Les rebelles houthistes du Yémen, soutenus par Téhéran, étendent leur influence dans la Corne de l'Afrique, selon un rapport de la Century Foundation, un groupe de réflexion américain publié lundi 24 août. Cette stratégie d'expansion reflète les efforts déployés par l'Iran et le Hezbollah libanais dans les années 2000 pour transformer les groupes armés non étatiques qu'ils parrainaient en un réseau à l'échelle du Moyen-Orient.
Une stratégie planifiée depuis Sanaa
Par cette « offensive » dans la Corne de l'Afrique et ses environs, les houthistes « démontrent qu'ils cherchent à s'implanter comme un nouveau pôle d'activité de l'Axe de la Résistance dans la région », estime la Century Foundation. Le think tank relève que leurs efforts « s'inscrivent dans une stratégie planifiée et mise en œuvre par un noyau d'agents basés à Sanaa », la capitale du Yémen.
« Tournés vers l'avenir et s'inspirant des stratégies des Gardiens de la révolution et du Hezbollah, les houthistes développent progressivement leurs propres réseaux le long de la mer Rouge et du golfe d'Aden, accélérant ainsi leur transformation d'un réseau périphérique en un réseau central », soulignent les auteurs du rapport.
L'avantage des houthistes réside dans leur possession d'« armes, de technologies, un savoir-faire, des chaînes d'approvisionnement et un accès à l'Iran », des atouts convoités par des groupes armés implantés dans la région. « De plus, bien souvent, ces groupes n'ont pas d'autre moyen d'accéder à ces ressources », ajoutent les auteurs. Si « pour l'instant, leurs relations sont purement transactionnelles », elles pourraient « se transformer en interdépendance au fil du temps », selon le think tank.
Présence croissante en Somalie et à Djibouti
Plusieurs pays sont concernés par cette tentative d'expansion, qui prend des formes diverses. Les houthistes renforcent ainsi leurs réseaux sur la rive africaine de la mer Rouge et du golfe d'Aden, en particulier en Somalie. Dans ce pays, leur stratégie ne se limite plus à la contrebande d'armes : les rebelles cherchent également à nouer des liens avec les shebabs, ce groupe djihadiste qui contrôle désormais une partie du territoire somalien. Les houthistes leur fournissent des armes et des formations, en échange notamment de relais logistiques, de renseignements et de capacités leur permettant d'étendre leur influence dans le golfe d'Aden.
« Le signal le plus clair à court terme d'un transfert de capacités serait l'apparition d'engins explosifs de type iranien, de missiles antiaériens ou de drones sur les champs de bataille somaliens », indique le rapport. Une éventuelle apparition de « bombes à pénétration explosive » (bombes perforantes) en Somalie serait un indicateur du renforcement des liens avec les houthistes.
À Djibouti, un emplacement stratégique pour les opérations de contrebande des houthistes, ces derniers exploitent surtout les infrastructures commerciales et les réseaux de transport afin de faire transiter des composants et du matériel militaire vers le Yémen, contournant ainsi l'embargo sur les armes. Le port de Djibouti, situé à l'entrée du détroit de Bab el-Mandeb, serait devenu une plaque tournante de ce commerce.
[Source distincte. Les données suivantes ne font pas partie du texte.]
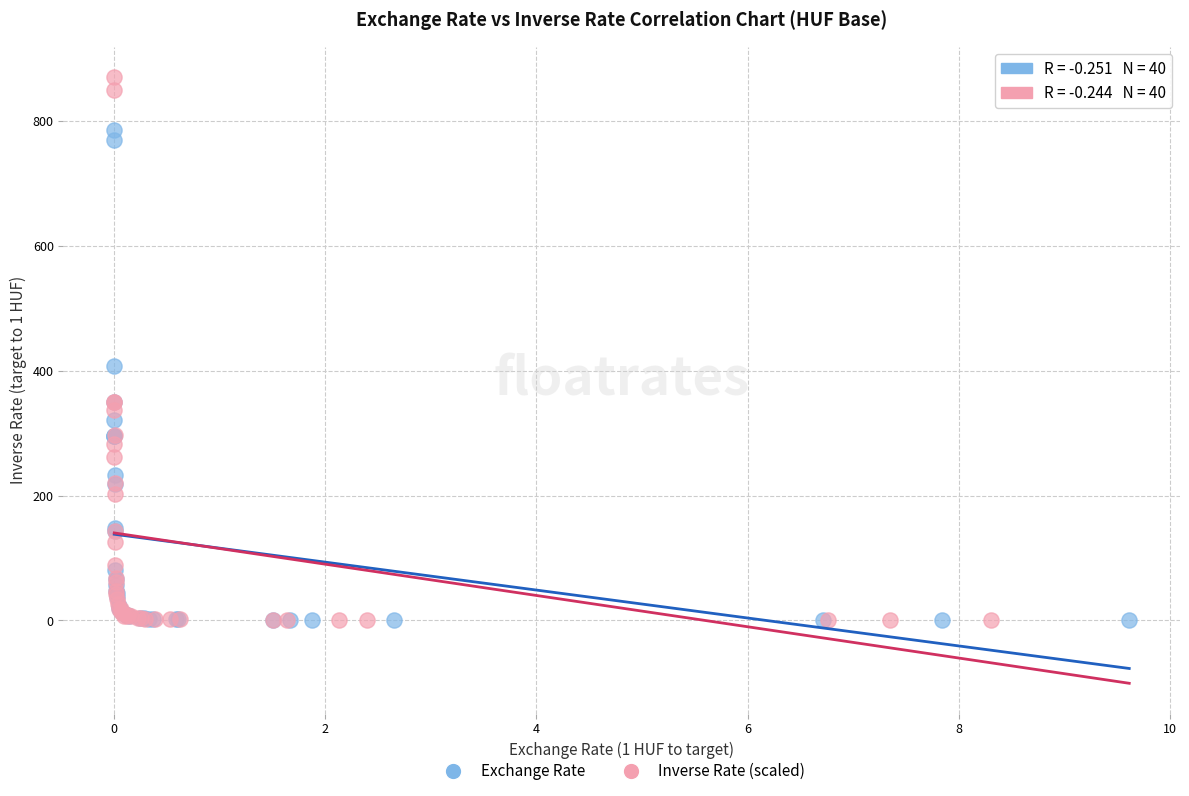

Which series has the largest Y range (max minus min)?

Inverse Rate (scaled)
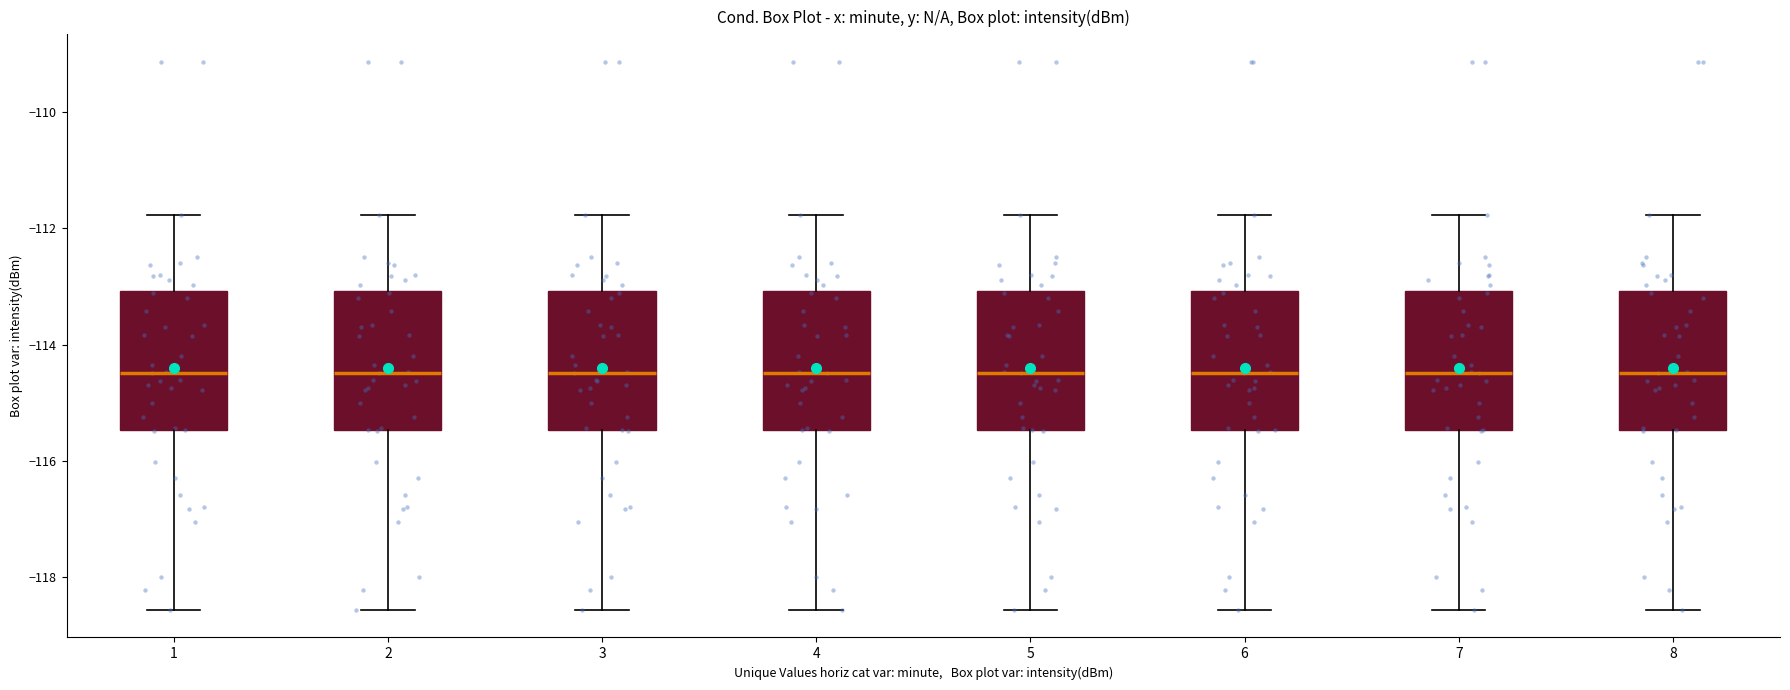

Reading left to right, read every box against the y-axis: the position of its median line, the range the box covers, and the ends of its whiskers. The values are not printed on the chart, so give them approximately, as read against the axis.

1: median -114.4, box -115.4 to -113.0, whiskers -118.6 to -111.8
2: median -114.4, box -115.4 to -113.0, whiskers -118.6 to -111.8
3: median -114.4, box -115.4 to -113.0, whiskers -118.6 to -111.8
4: median -114.4, box -115.4 to -113.0, whiskers -118.6 to -111.8
5: median -114.4, box -115.4 to -113.0, whiskers -118.6 to -111.8
6: median -114.4, box -115.4 to -113.0, whiskers -118.6 to -111.8
7: median -114.4, box -115.4 to -113.0, whiskers -118.6 to -111.8
8: median -114.4, box -115.4 to -113.0, whiskers -118.6 to -111.8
Implantation au Soudan et en Érythrée
Toujours selon la Century Foundation, les houthistes chercheraient également à s'implanter au Soudan et en Érythrée. Le rapport évoque la possibilité de réseaux de contrebande houthistes, mais sans toutefois affirmer leur existence. Au Soudan, les houthistes auraient reçu des cargaisons d'armes légères et de petit calibre pour le compte de l'Iran depuis 2024 et des agents houthistes seraient présents à Port-Soudan.
L'influence accrue des houthistes serait un facteur de déstabilisation de la région et pourrait avoir de graves conséquences dans une zone déjà secouée par différents affrontements. « Les tentacules du conflit et de la compétition s'entremêlent de part et d'autre de la mer Rouge et du golfe d'Aden, risquant à terme d'entraîner les États riverains arabes et africains, les acteurs non étatiques et leurs soutiens extérieurs dans un conflit régional d'une ampleur et d'une complexité considérables », mettent en garde les auteurs du rapport.